» **Given passage**
There is something stange in this line:

<form action="?step=2" method="post" name="frmCheckout" id="frmCheckout" onSubmit="return checkShippingAndPaymentInfo();">

 

What do you want to happen when the submit-button is clicked? You code onsubmit=  and also action=

 

[TheBrandon]

The onSubmit is just form validation.

 

function checkShippingAndPaymentInfo()
{
with (window.document.frmCheckout) {
	if (isEmpty(txtShippingFirstName, 'Enter first name')) {
		return false;
	} else if (isEmpty(txtShippingLastName, 'Enter last name')) {
		return false;
	} else if (isEmpty(txtShippingAddress1, 'Enter shipping address')) {
		return false;
	} else if (isEmpty(txtShippingPhone, 'Enter phone number')) {
		return false;
	} else if (isEmpty(txtShippingState, 'Enter shipping address state')) {
		return false;
	} else if (isEmpty(txtShippingCity, 'Enter shipping address city')) {
		return false;
	} else if (isEmpty(txtShippingPostalCode, 'Enter the shipping address postal/zip code')) {
		return false;
	} else if (isEmpty(txtPaymentFirstName, 'Enter first name')) {
		return false;
	} else if (isEmpty(txtPaymentLastName, 'Enter last name')) {
		return false;
	} else if (isEmpty(txtPaymentAddress1, 'Enter Payment address')) {
		return false;
	} else if (isEmpty(txtPaymentPhone, 'Enter phone number')) {
		return false;
	} else if (isEmpty(txtPaymentState, 'Enter Payment address state')) {
		return false;
	} else if (isEmpty(txtPaymentCity, 'Enter Payment address city')) {
		return false;
	} else if (isEmpty(txtPaymentPostalCode, 'Enter the Payment address postal/zip code')) {
		return false;
	} else {
		return true;
	}
}
}

[EdwinPaul]

Your included file checkoutConfirmation starts with:

Line 2 : Check if step is defined and the value is two                                                            //  two=2

if (!defined('WEB_ROOT')
    || !isset($_GET['step']) || (int)$_GET['step'] != 2
|| $_SERVER['HTTP_REFERER'] != 'http://' . $_SERVER['HTTP_HOST'] . $_SERVER['PHP_SELF'] . '?step=1') {    //  1 ????
exit;
}

 

[TheBrandon]

Yeah but step is defined. Is it written improperly?

[EdwinPaul]

Yeah but step is defined. Is it written improperly?

 

it is written properly, but I think

 

'http://' . $_SERVER['HTTP_HOST'] . $_SERVER['PHP_SELF'] . '?step=1'

 

should be

 

'http://' . $_SERVER['HTTP_HOST'] . $_SERVER['PHP_SELF'] . '?step=2'

[TheBrandon]

No. See comments below.

 

It says: if $_GET['step'] is NOT set OR IF $_GET['step'] DOES NOT EQUAL 2. So "if its anything but 2 and is set"

 

Line 2 : Check if step is defined and the value is two                                                            //  two=2

if (!defined('WEB_ROOT')
//if $_GET['step'] is NOT set OR IF $_GET['step'] DOES NOT EQUAL 2
    || !isset($_GET['step']) || (int)$_GET['step'] != 2
|| $_SERVER['HTTP_REFERER'] != 'http://' . $_SERVER['HTTP_HOST'] . $_SERVER['PHP_SELF'] . '?step=1') {    //  1 ????

» **Exercise requirements**
Continue the forum thread above about the PHP checkout form and its step check, starting right after its last line.

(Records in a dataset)
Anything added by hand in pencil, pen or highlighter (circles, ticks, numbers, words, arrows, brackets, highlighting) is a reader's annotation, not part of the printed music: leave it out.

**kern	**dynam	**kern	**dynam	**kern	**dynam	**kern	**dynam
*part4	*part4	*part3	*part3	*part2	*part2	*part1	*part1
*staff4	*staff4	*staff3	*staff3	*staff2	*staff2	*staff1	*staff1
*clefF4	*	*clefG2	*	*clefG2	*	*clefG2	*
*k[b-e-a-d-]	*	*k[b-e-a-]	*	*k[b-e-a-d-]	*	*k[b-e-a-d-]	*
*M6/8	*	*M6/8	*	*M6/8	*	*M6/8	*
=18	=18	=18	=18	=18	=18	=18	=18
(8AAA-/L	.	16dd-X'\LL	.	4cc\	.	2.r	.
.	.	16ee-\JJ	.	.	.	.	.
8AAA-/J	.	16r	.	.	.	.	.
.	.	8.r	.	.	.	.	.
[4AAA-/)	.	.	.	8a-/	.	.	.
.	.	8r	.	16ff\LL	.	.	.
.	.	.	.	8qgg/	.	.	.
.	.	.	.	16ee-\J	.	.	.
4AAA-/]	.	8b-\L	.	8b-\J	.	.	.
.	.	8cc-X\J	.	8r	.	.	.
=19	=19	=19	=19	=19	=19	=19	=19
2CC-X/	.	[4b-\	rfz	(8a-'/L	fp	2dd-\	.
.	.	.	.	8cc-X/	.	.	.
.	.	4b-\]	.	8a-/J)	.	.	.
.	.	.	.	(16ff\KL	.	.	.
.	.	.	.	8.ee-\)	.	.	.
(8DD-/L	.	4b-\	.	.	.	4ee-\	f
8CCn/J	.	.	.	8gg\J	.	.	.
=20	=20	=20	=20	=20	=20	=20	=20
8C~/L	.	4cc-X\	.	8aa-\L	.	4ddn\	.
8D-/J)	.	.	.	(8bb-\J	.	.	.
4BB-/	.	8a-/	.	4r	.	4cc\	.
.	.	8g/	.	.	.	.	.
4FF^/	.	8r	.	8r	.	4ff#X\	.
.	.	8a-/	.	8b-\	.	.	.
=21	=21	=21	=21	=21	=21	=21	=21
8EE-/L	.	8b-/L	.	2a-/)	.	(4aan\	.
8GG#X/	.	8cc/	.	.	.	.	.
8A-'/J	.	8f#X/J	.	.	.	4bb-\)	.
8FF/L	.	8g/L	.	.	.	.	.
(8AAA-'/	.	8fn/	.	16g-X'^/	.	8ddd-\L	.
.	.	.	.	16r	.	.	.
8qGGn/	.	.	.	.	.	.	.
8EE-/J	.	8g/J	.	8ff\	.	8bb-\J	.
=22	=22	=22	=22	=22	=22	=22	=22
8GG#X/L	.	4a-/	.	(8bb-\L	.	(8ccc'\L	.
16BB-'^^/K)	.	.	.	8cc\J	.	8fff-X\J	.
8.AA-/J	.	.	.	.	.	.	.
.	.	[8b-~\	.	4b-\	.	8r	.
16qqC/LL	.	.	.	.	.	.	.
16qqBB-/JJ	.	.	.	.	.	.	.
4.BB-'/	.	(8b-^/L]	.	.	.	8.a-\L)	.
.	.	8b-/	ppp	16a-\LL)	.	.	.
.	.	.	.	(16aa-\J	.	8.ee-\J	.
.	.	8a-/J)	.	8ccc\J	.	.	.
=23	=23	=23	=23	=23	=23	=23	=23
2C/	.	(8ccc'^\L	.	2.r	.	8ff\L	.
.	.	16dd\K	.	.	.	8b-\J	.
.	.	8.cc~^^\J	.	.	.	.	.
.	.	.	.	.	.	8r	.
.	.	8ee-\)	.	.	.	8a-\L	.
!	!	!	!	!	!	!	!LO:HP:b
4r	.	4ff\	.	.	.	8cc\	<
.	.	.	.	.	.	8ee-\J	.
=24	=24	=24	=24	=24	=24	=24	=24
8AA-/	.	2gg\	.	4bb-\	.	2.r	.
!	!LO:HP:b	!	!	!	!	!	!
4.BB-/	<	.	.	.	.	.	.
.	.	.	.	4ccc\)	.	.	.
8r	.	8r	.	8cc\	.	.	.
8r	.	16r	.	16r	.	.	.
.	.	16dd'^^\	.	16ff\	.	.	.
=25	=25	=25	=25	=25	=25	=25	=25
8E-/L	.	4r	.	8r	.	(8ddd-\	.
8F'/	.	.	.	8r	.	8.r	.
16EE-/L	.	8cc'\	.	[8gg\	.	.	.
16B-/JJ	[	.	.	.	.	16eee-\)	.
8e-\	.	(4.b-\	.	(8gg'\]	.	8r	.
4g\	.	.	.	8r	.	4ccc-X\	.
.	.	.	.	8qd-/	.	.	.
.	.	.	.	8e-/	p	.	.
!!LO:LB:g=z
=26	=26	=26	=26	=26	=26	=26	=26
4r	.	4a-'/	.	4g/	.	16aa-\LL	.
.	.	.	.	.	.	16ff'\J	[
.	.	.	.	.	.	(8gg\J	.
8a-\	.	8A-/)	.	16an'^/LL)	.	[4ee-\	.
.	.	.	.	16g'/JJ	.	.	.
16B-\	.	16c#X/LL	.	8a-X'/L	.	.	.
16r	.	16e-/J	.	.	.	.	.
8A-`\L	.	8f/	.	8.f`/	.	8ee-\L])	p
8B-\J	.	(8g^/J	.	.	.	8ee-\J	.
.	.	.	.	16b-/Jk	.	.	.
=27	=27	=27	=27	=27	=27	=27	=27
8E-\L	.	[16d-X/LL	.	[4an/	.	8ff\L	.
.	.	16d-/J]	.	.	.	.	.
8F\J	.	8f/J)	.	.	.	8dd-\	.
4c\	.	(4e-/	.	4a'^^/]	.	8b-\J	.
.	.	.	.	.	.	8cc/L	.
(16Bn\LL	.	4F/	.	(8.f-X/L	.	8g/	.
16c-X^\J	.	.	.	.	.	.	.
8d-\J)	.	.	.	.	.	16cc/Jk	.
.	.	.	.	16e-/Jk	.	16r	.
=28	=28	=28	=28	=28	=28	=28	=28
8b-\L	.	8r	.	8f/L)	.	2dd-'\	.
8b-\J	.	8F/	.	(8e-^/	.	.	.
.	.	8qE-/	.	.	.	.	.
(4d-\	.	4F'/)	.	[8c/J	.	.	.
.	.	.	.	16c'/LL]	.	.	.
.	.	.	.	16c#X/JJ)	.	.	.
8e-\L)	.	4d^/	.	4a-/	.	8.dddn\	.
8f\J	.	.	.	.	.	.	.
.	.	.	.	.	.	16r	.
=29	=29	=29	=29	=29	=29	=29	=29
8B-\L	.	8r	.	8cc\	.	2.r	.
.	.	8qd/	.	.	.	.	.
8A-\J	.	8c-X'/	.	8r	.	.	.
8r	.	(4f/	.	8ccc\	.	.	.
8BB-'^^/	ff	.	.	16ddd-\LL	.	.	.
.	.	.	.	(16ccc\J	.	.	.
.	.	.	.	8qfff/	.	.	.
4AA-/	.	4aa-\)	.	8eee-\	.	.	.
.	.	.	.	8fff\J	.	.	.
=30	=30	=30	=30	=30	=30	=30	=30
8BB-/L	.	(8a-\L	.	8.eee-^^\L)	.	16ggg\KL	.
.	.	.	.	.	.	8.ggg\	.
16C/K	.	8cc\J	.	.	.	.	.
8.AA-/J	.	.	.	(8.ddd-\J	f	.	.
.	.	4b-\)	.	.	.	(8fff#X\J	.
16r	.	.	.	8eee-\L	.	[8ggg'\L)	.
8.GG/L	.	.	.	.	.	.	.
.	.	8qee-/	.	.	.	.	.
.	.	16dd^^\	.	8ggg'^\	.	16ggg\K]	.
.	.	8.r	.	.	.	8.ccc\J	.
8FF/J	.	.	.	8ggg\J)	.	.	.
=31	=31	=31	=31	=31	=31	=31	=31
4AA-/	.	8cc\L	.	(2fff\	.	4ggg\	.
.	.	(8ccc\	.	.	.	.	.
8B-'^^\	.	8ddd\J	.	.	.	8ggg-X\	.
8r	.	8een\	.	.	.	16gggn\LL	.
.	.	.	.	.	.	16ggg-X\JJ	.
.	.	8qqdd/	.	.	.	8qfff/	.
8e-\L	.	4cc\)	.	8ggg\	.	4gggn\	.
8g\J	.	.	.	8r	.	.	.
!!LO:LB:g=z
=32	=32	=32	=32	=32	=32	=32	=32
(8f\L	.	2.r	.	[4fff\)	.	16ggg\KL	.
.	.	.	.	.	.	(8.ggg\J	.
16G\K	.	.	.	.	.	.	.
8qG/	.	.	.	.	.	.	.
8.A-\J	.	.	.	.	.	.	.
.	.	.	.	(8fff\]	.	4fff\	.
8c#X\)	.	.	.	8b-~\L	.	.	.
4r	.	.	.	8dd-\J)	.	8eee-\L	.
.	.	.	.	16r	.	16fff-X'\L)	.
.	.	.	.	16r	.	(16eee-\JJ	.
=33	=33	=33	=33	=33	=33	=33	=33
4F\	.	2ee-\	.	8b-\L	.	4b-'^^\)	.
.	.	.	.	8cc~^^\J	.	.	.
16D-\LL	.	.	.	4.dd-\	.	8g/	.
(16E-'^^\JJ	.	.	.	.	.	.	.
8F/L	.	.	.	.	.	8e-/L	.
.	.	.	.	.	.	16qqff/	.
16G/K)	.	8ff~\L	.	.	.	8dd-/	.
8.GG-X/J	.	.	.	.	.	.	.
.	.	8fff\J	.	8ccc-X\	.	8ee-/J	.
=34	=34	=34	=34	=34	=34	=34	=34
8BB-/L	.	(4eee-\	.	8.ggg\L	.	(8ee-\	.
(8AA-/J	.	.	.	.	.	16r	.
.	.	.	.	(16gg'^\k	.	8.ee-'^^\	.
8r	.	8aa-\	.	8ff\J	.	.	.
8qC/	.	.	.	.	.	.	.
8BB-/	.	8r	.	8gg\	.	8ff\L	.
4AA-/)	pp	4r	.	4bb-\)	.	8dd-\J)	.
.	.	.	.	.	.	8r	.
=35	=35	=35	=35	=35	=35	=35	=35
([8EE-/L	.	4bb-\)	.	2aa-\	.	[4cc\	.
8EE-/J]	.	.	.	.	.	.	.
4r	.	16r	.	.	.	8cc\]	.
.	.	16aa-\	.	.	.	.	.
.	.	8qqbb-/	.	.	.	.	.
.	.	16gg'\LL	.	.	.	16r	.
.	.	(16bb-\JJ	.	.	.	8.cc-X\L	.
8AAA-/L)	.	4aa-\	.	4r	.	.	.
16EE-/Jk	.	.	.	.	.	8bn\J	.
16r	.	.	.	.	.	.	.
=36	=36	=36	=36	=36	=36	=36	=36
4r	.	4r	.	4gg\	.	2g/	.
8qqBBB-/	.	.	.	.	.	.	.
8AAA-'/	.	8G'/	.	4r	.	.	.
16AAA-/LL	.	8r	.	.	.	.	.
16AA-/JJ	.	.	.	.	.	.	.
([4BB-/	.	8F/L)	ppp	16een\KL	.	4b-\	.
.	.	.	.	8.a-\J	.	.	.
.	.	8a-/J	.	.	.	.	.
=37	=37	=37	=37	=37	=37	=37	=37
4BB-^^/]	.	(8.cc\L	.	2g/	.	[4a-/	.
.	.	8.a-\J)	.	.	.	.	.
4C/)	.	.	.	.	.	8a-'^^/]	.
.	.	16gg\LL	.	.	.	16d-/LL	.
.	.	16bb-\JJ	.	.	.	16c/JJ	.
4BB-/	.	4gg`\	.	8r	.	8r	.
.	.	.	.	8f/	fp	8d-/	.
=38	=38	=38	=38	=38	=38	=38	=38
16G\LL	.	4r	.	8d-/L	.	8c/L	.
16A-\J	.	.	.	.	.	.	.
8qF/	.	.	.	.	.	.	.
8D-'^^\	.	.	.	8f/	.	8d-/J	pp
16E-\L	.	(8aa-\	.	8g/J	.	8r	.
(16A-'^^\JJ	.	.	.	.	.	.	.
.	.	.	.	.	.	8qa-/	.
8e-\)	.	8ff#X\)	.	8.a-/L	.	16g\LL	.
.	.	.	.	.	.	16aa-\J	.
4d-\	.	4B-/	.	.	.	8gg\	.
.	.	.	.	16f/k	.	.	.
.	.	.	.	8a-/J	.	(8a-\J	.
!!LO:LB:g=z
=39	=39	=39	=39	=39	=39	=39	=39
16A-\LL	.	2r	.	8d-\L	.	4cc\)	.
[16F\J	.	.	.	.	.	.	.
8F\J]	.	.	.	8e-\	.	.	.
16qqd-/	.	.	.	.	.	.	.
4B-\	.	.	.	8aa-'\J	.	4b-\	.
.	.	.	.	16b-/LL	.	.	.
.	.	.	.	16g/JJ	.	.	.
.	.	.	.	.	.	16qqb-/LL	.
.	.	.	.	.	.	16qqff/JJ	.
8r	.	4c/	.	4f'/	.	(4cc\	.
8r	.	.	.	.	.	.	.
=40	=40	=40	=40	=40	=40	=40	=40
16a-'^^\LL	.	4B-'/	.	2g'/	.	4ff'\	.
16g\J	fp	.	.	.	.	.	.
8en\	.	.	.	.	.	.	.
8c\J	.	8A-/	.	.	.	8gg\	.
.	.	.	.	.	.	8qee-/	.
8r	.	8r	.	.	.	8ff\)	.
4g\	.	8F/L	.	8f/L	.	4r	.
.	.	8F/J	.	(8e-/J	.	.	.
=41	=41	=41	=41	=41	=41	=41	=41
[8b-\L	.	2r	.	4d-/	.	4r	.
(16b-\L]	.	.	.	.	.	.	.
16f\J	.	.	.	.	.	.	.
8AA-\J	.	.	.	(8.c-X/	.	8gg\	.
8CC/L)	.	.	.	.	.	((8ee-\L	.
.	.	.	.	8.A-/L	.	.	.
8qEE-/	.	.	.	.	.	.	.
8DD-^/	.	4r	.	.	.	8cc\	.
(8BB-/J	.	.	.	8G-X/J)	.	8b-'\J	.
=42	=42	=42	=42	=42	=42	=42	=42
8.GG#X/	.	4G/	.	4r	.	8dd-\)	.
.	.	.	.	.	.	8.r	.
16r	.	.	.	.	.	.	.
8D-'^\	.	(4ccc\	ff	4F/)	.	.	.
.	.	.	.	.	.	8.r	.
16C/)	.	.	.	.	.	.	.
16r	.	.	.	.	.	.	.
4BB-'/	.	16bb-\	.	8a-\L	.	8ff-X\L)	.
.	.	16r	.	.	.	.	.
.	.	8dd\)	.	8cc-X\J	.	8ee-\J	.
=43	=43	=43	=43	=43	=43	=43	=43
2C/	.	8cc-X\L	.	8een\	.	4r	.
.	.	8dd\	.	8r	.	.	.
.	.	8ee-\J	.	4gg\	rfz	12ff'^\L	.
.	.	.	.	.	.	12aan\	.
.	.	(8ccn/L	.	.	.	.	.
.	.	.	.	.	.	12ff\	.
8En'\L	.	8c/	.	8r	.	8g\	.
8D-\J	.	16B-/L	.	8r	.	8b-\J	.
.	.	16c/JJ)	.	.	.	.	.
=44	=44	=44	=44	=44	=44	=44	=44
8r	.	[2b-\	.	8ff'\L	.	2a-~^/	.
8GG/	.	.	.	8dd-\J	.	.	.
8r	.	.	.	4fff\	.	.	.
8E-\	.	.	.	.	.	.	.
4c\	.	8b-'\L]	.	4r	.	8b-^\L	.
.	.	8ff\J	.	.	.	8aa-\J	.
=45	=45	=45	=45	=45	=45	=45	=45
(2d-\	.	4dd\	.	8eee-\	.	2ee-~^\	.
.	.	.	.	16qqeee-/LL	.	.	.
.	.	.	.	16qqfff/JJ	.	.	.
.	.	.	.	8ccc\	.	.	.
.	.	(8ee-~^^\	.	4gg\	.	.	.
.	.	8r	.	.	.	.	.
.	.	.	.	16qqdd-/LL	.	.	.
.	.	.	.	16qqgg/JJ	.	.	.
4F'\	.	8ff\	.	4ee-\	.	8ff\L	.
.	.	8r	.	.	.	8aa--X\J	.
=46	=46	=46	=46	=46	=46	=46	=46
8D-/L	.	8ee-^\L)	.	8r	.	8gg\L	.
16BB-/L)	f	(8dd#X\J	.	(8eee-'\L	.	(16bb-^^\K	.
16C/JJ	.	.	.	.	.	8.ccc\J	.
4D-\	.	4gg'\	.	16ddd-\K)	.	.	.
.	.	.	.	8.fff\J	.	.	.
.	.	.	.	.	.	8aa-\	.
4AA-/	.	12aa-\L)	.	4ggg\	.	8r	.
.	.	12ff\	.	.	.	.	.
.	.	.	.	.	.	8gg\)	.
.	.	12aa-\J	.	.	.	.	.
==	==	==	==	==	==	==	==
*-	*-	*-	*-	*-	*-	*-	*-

» **Expected answer**
exit;
}

[mikesta707]

I dont really see anything wrong with most of your code. The only thing that strikes me (and my not be incorrect, but seems weird) is the action of your form.

 
<form action="?step=2" ...>

 

Now theoretically I think that should work, but have you tried putting the page name in there? Like instead o just ?step=2, try (assuming your page is named page.php) page.php?step=2 (obviously replace page with your pages name)

[TheBrandon]

I dont really see anything wrong with most of your code. The only thing that strikes me (and my not be incorrect, but seems weird) is the action of your form.

 
<form action="?step=2" ...>

 

Now theoretically I think that should work, but have you tried putting the page name in there? Like instead o just ?step=2, try (assuming your page is named page.php) page.php?step=2 (obviously replace page with your pages name)

 

Yeah. Same result. I even tried putting the absolute path with the full URL.

[EdwinPaul]

I dont really see anything wrong with most of your code. The only thing that strikes me (and my not be incorrect, but seems weird) is the action of your form.

 
<form action="?step=2" ...>

 

Now theoretically I think that should work, but have you tried putting the page name in there? Like instead o just ?step=2, try (assuming your page is named page.php) page.php?step=2 (obviously replace page with your pages name)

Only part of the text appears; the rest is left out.